A ONG Solar Meninos de Luz, que oferece educação básica escolar para crianças e adolescentes das comunidades Pavão-Pavãozinho e Cantagalo, na Zona Sul do Rio, se reconhece como uma exceção. Conseguiu um empréstimo de R$ 300 mil, o que foi fundamental para não fazer demissões em seu quadro.
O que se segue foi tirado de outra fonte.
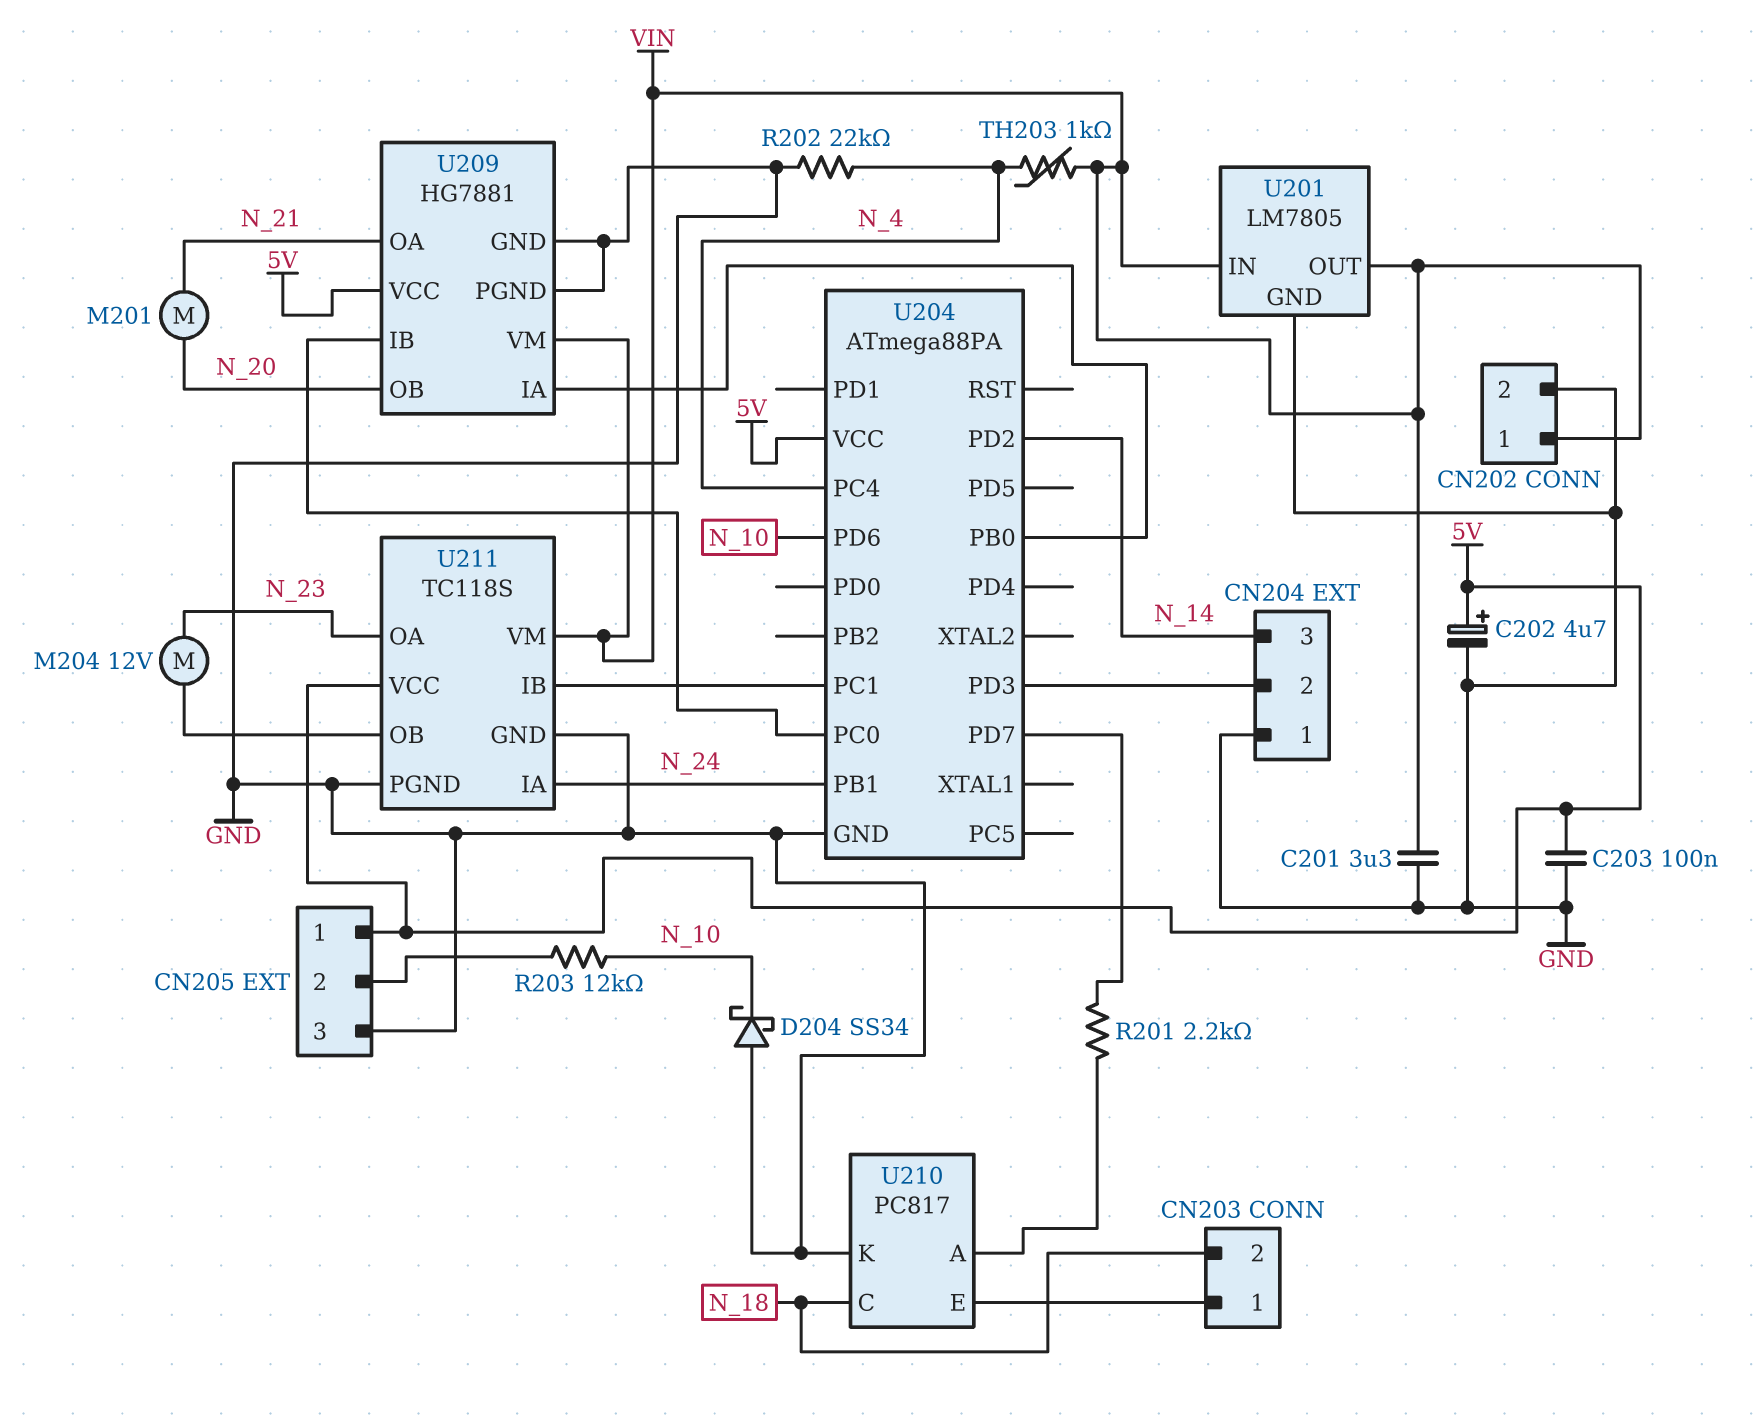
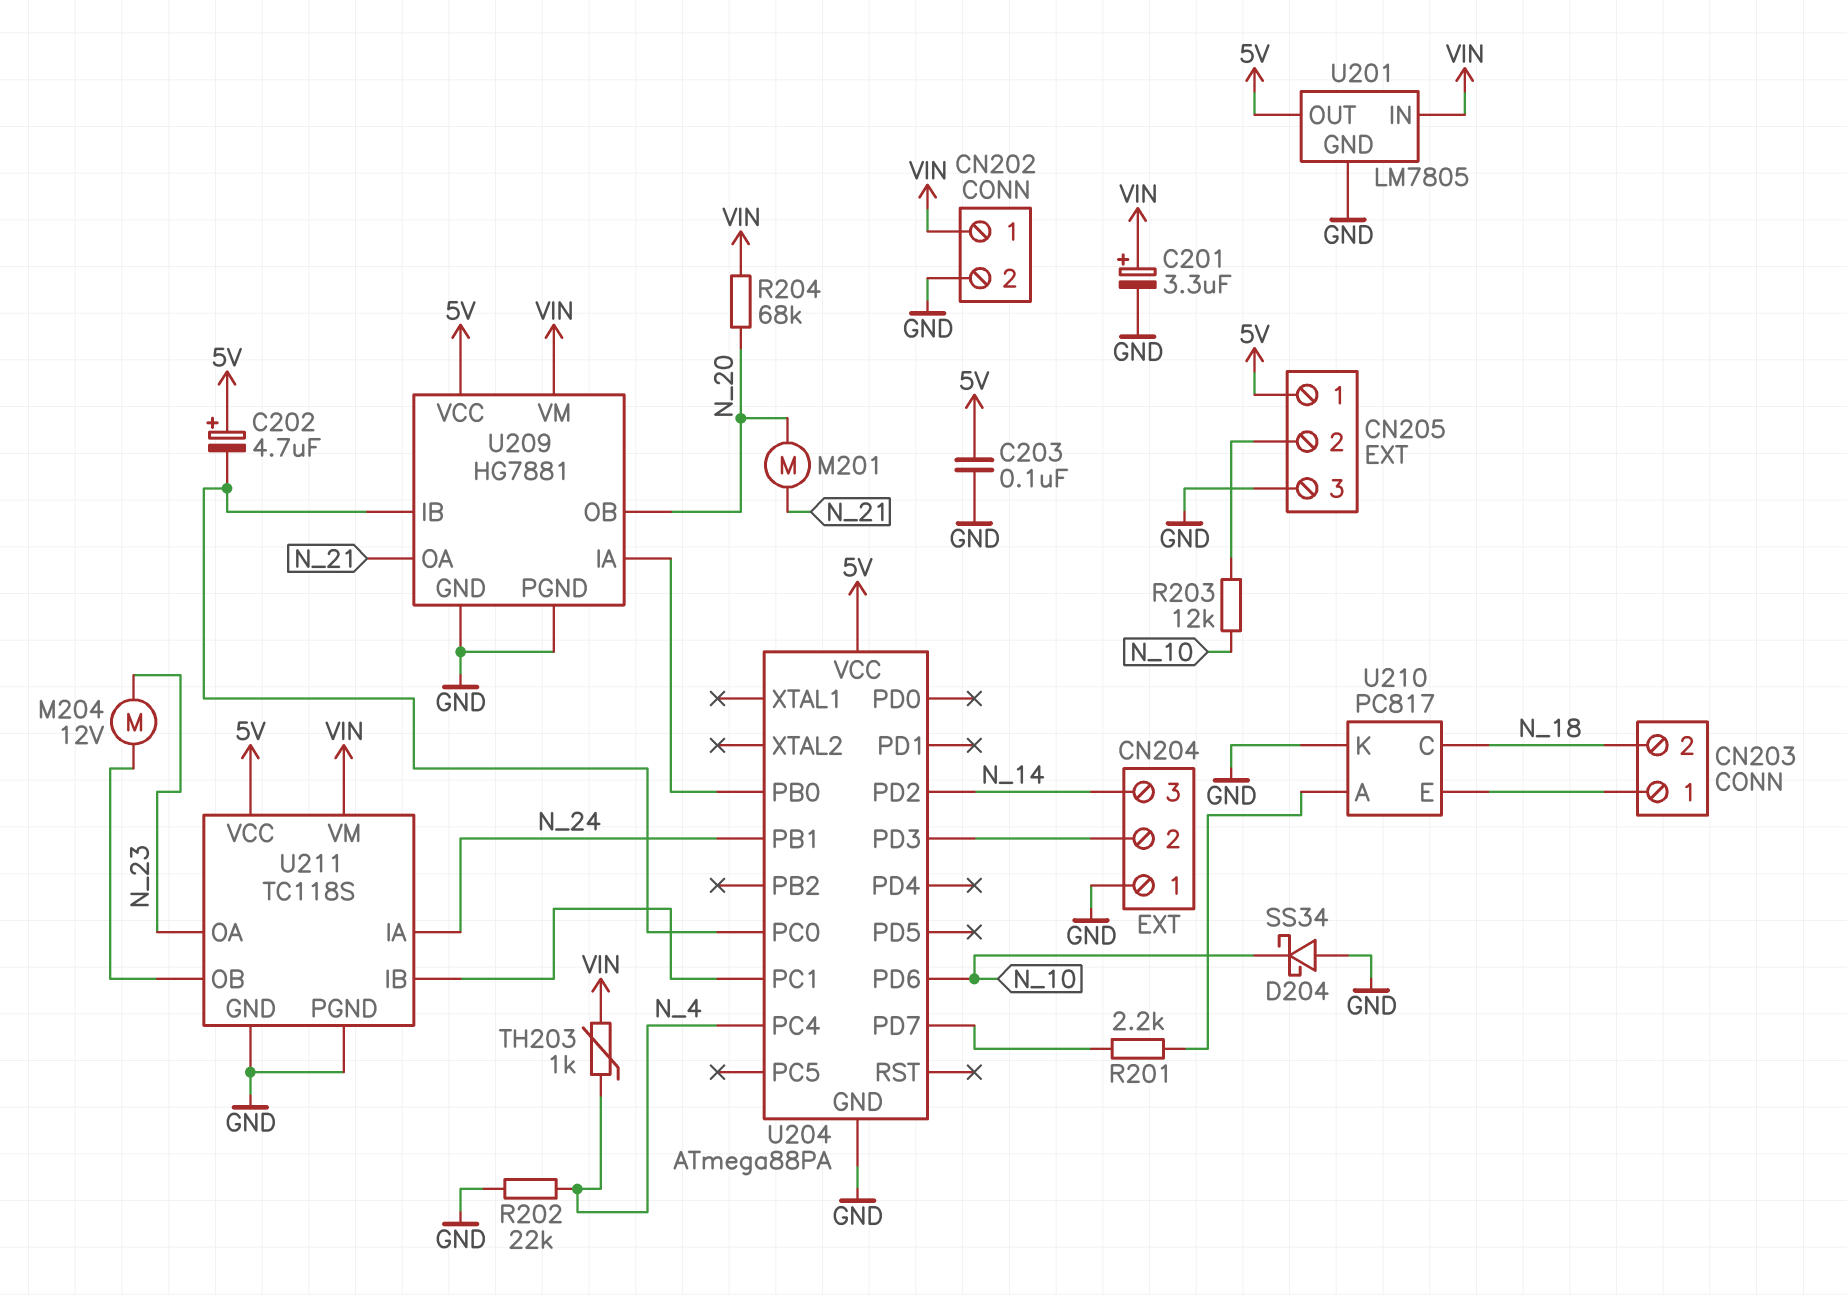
C201: 3.3uF (GND, VIN) -> 3.3uF (plus VIN, minus GND)
C202: 4.7uF (plus 5V, minus GND) -> 4.7uF (plus 5V, minus U204/PC0)
R204: none -> 68k (N_20, VIN)
U201 pin OUT: VIN -> 5V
— Nós temos um bazar de roupas e objetos de doação, que arrecadava cerca de R$ 30 mil por mês. Com o isolamento, essa perda foi uma primeira pancada. Também a casa espírita que nos mantém fechou, então afetou nossa arrecadação. Mas solicitamos empréstimo para a folha de pagamento do pessoal, que vamos pagar em 36 vezes com juros lá embaixo. E deu para passar pela pandemia sem nenhuma demissão — conta o presidente Guilherme Maltaroli: — Mas isso não é acessível para todas as organizações sem fins lucrativos. O Solar tem 29 anos e ao longo desse tempo montou uma estrutura profissional que lhe permite buscar ajuda. Por exemplo, para conseguir um empréstimo, é preciso ter na conta valor suificente para o pagamento de uma folha. Nem todas têm.

Ainda assim, ele lamenta a ironia do quadro: a verba caiu, o trabalho aumentou.

— Conseguimos contratar uma pessoa de Comunicação para ajudar nas campanhas necessárias. Mas também foi necessário aplicar a Medida Provisória de redução dos salários em 25%. Os professores estão exaustos. Não tivemos um dia sequer sem aula e e eles tiveram que se adaptar ao novo modelo de ensina. A ONG toda precisou se adaptar. Como as crianças tinham três refeições diárias na escola, nos preocupamos em conseguir alimentos regulares para eles. E depois ampliamos a distribuição de cestas para mais 300 famílias da comunidade. Arrecadamos livros com escritores, verduras e legumes frescos, material pedagógico e de higiene para os alunos — pontua.

Financiamento coletivo

As plataformas de financiamento coletivo foram o meio que muitas empresas do terceiro setor e mesmo cultural, ou muito afetadas pela pandemia, acharam para financiar seus custos. As pessoas doam para ajudar pela internet e ás vezes recebem uma recompensa.

No site Vakinha, o número de campanhas publicadas com viés solidário aumentou em quase 40% na pandemia, e os saques realizados para entidades/terceiro setor aumentou 3,5 vezes e o valor repassado aumentou em 9 vezes. No site Benfeitoria, a criação de crowdfundings aumentou mais de seis vezes em junho e julho em relação ao ano passado. Na plataforma Catarse 545 projetos sobre COVID-19 foram criados e, juntos, arrecadaram mais de R$ 5 milhões.

— Temos recebido muitas campanhas para ajudar negócios locais a atravessar a pandemia, projetos voltados para o combate à covid-19 em comunidades indígenas e iniciativas para apoiar profissionais do setor cultural e criativo. Muita gente está descobrindo o financiamento coletivo como uma opção — afirma Rodrigo Machado, presidente e co-fundador do Catarse.